The number of set partitions of $[n]$ with $k$ blocks is called the Stirling number of the second kind $S(n, k)$. For example, there are $15$ set partitions of $[4]$, which are $1234, 123\mathrm{-}4, 124\mathrm{-}3, 134\mathrm{-}2, 234\mathrm{-}1, 12\mathrm{-}34, 13\mathrm{-}24, 14\mathrm{-}23, 12\mathrm{-}3\mathrm{-}4, 13\mathrm{-}2\mathrm{-}4, 14\mathrm{-}2\mathrm{-}3, 23\mathrm{-}1\mathrm{-}4, 24\mathrm{-}1\mathrm{-}3, 34\mathrm{-}1\mathrm{-}2, 1\mathrm{-}2\mathrm{-}3\mathrm{-}4$.

$$S(4, 1) = 1, S(4, 2) = 7, S(4, 3) = 6, S(4, 4) = 1$$

I am confused about how to start this problem, I would appreciate a lot if someone can help.

Answer 1

Consider a set partition of $[n+1]$ into $m+1$ parts. One of the parts is $\{n+1\}\cup A$ where $A\subseteq [n]$. The remaining parts form a partition of $[n]-A$ into $m$ parts. How many partitions of $[n+1]$ into $m+1$ parts result in $|[n]-A|=k$?

Answer 2

LHS $S(n+1, m+1)$ counts the number of set partitions of $n+1$ elements into $m+1$ blocks.

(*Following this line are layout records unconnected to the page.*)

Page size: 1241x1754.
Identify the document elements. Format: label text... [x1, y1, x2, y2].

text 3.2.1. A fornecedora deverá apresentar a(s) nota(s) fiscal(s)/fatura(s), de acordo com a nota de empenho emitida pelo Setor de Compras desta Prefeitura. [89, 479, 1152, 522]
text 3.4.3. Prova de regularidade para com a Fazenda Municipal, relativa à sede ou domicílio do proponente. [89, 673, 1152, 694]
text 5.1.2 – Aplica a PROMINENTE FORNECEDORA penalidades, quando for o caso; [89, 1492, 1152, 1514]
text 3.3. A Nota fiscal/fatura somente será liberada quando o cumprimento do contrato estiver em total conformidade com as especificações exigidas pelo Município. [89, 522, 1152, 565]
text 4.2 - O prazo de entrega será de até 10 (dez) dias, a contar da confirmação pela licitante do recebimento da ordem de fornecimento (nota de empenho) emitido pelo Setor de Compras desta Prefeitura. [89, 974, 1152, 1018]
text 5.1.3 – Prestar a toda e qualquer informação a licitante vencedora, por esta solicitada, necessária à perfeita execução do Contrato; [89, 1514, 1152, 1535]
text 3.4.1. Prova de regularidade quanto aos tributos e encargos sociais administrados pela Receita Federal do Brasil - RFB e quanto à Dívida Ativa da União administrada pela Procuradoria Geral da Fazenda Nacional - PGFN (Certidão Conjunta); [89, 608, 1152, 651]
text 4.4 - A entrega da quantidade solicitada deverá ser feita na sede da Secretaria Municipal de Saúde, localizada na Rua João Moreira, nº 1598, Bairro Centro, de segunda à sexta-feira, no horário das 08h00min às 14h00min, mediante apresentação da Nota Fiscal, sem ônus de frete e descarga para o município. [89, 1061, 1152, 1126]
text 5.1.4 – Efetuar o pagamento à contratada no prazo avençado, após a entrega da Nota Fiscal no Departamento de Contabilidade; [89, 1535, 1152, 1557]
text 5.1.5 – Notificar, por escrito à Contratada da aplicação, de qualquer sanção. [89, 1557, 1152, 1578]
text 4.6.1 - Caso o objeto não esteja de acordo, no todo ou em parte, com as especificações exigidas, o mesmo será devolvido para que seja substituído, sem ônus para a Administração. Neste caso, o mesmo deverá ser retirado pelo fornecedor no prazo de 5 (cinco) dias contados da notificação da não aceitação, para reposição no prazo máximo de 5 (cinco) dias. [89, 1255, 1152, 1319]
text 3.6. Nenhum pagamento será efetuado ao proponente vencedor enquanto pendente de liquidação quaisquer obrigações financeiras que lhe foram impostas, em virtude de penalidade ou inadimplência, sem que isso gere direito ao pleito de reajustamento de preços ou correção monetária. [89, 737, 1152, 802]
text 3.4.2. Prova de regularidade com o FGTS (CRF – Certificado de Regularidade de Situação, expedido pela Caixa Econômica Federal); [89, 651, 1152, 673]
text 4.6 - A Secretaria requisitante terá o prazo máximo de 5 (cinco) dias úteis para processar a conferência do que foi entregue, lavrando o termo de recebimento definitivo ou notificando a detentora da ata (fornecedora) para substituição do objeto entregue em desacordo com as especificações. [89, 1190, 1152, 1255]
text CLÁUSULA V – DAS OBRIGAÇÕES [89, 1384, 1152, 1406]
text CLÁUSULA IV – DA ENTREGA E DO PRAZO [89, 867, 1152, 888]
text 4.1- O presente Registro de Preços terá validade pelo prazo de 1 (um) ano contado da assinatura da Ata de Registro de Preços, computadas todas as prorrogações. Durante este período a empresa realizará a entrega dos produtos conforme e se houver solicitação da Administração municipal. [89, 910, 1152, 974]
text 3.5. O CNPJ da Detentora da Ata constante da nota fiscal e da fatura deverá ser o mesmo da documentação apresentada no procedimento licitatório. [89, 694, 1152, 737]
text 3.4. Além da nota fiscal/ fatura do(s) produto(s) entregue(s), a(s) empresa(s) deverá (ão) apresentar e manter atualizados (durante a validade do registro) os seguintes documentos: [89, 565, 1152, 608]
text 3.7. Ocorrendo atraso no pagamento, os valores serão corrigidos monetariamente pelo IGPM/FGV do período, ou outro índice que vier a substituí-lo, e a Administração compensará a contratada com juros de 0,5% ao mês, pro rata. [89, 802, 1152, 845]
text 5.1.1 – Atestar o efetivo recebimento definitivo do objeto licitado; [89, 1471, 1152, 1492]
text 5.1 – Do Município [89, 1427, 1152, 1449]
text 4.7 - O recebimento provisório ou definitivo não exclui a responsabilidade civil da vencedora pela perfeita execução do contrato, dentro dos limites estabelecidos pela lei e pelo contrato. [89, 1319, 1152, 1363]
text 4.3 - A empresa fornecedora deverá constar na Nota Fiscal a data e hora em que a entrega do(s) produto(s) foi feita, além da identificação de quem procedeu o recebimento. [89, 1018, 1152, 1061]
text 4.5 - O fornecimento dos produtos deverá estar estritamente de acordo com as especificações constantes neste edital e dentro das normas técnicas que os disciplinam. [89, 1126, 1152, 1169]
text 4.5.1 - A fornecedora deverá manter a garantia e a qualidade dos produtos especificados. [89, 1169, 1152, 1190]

RHS counts the same thing but focuses on element $n+1$. Drop element $n+1$ in block $m+1$. Note that the $(m+1)$ block can have $k$ other elements where $0 \le k \le n-m$

Choose these $k$ other elements in $\binom{n}{k}$ ways. Spread the remaining $(n+1)-(k+1)$ elements into $m$ blocks in $S(n-k, m)$ ways

So total $$=\sum_{k=0}^{n-m} S(n-k, m) \binom{n}{k} = \sum_{k=m}^{n} S(k, m) \binom{n}{k}$$

Since both LHS and RHS are counting the same thing, they are equal.